| Task requirements |
Could you restate the whole listing below word for word, minus the pictures?

| Provided entries |

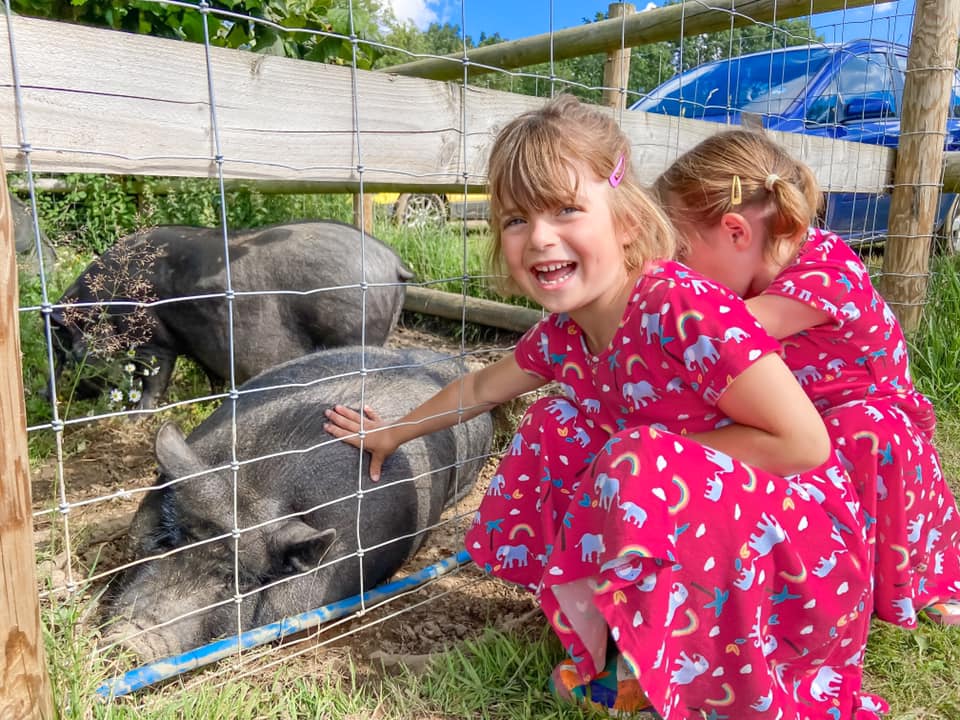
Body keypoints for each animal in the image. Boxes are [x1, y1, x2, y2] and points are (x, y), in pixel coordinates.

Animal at [51, 219, 412, 410]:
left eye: (68, 350)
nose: (72, 394)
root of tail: (393, 260)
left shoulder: (152, 336)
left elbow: (154, 375)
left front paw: (139, 414)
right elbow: (212, 374)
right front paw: (212, 403)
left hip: (353, 329)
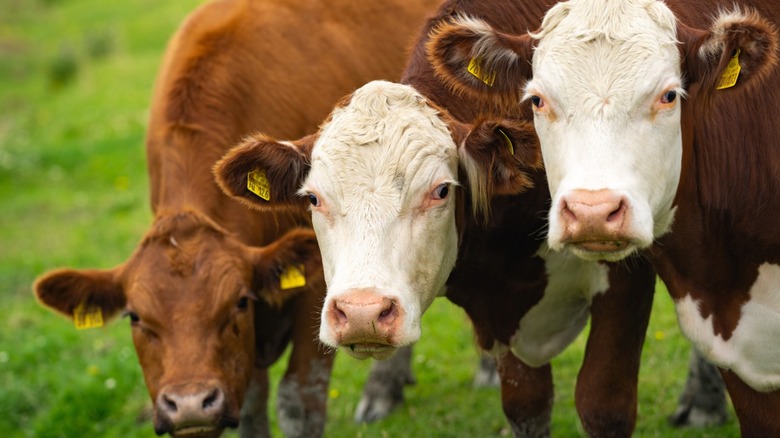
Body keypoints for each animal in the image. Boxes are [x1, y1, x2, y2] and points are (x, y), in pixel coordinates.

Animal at [32, 0, 440, 436]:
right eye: (134, 317)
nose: (190, 405)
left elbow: (299, 398)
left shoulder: (321, 289)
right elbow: (250, 404)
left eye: (237, 303)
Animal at [213, 1, 666, 435]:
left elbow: (603, 407)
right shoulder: (505, 314)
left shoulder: (625, 283)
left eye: (441, 191)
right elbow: (526, 407)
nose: (362, 314)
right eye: (312, 198)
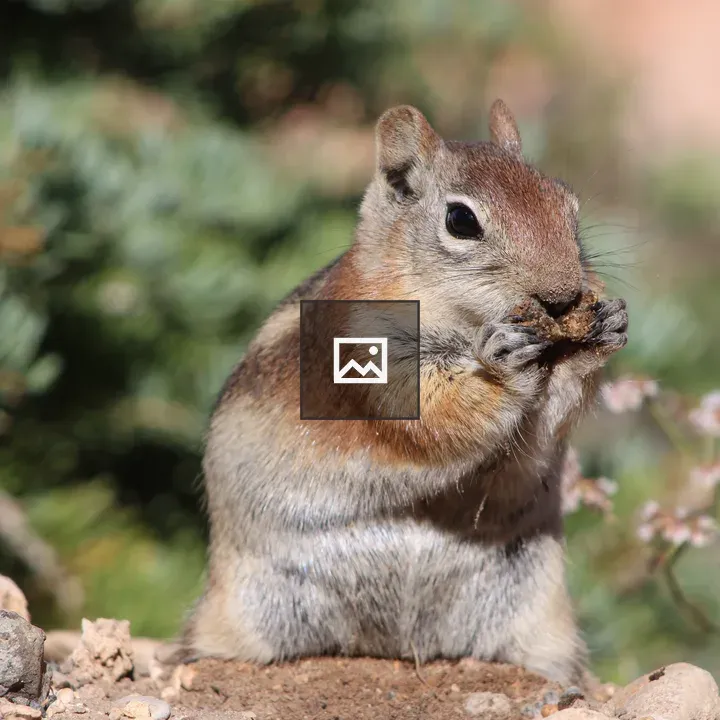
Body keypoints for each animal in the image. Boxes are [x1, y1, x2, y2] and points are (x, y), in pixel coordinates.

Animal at [182, 99, 628, 685]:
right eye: (461, 220)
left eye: (568, 205)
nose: (562, 297)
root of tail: (394, 646)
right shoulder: (367, 353)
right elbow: (431, 417)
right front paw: (503, 364)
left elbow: (546, 425)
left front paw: (605, 328)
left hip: (536, 611)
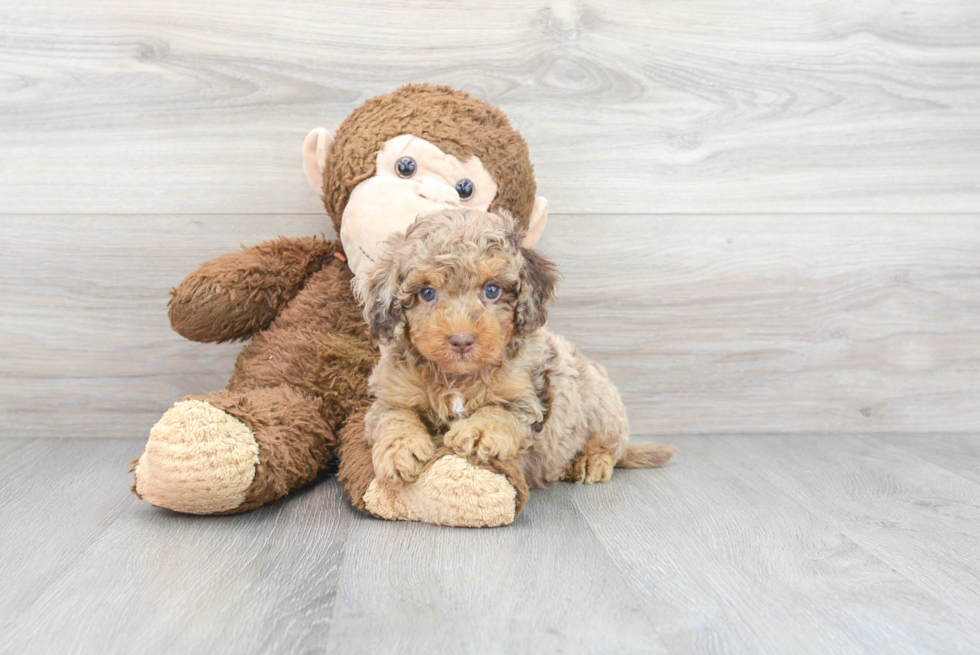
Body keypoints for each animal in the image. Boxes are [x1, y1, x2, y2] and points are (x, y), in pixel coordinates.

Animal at [352, 208, 672, 490]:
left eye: (492, 290)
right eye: (427, 293)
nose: (462, 340)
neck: (457, 378)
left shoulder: (528, 397)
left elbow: (501, 412)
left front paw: (478, 432)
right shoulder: (392, 396)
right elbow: (395, 418)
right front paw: (399, 451)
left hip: (602, 405)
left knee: (609, 447)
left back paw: (590, 461)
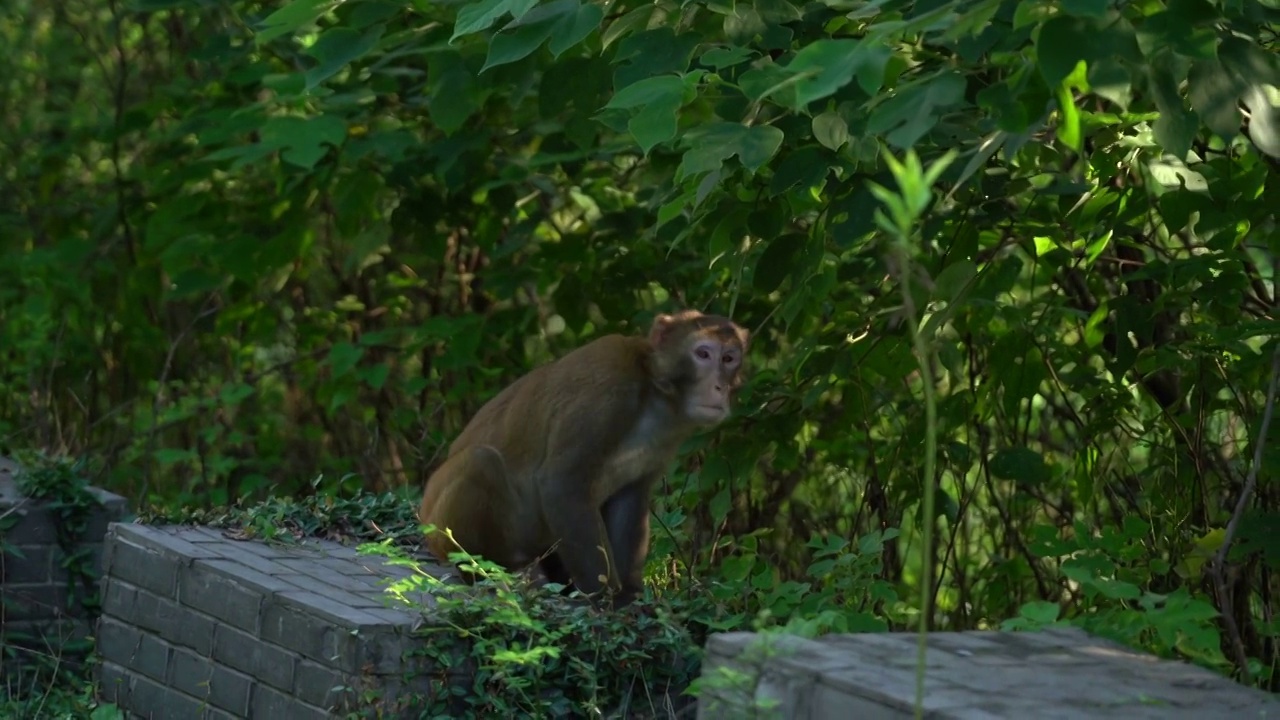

| Reply |
Body keypoints for each animal in the image. Boxes are [x1, y1, x2, y2] and points are (x, y), in pixel coordinates.

Animal at [51, 219, 412, 410]:
left eye: (68, 350)
nose: (72, 394)
root of tail: (393, 260)
left shoulder: (152, 336)
left elbow: (154, 375)
left front paw: (139, 414)
right elbow: (212, 374)
right front paw: (212, 403)
left hip: (353, 329)
Body keypoints for each animal in the image. Boxes are [x1, y1, x2, y2] and points are (x, y), in pixel coordinates.

Animal at [32, 0, 440, 436]:
right eye: (134, 317)
nose: (190, 405)
left elbow: (299, 398)
left shoulder: (321, 289)
right elbow: (250, 404)
left eye: (237, 303)
Animal at [213, 1, 666, 435]:
left elbow: (603, 407)
right shoulder: (505, 314)
left shoulder: (625, 283)
left eye: (441, 191)
right elbow: (526, 407)
nose: (362, 314)
right eye: (312, 198)
Body keypoints for each animal in the image. Boxes are [x1, y1, x2, y2] and points are (x, y), in pixel coordinates.

Animal at [182, 99, 628, 685]:
right eye: (461, 220)
left eye: (568, 205)
nose: (562, 297)
root of tail: (394, 646)
right shoulder: (367, 353)
right elbow: (431, 417)
right front paw: (503, 364)
left elbow: (546, 425)
left front paw: (605, 328)
left hip: (536, 611)
Body keypoints for each animal in the image. Boxes are [x1, y1, x2, y2] and points are (x, y), in pixel coordinates.

Animal at [352, 208, 672, 490]:
left eye: (492, 290)
right eye: (427, 293)
nose: (462, 340)
neck: (457, 378)
left shoulder: (528, 397)
left elbow: (501, 412)
left front paw: (478, 432)
right shoulder: (392, 396)
right elbow: (395, 418)
right front paw: (399, 451)
left hip: (602, 405)
left knee: (609, 447)
left back paw: (590, 461)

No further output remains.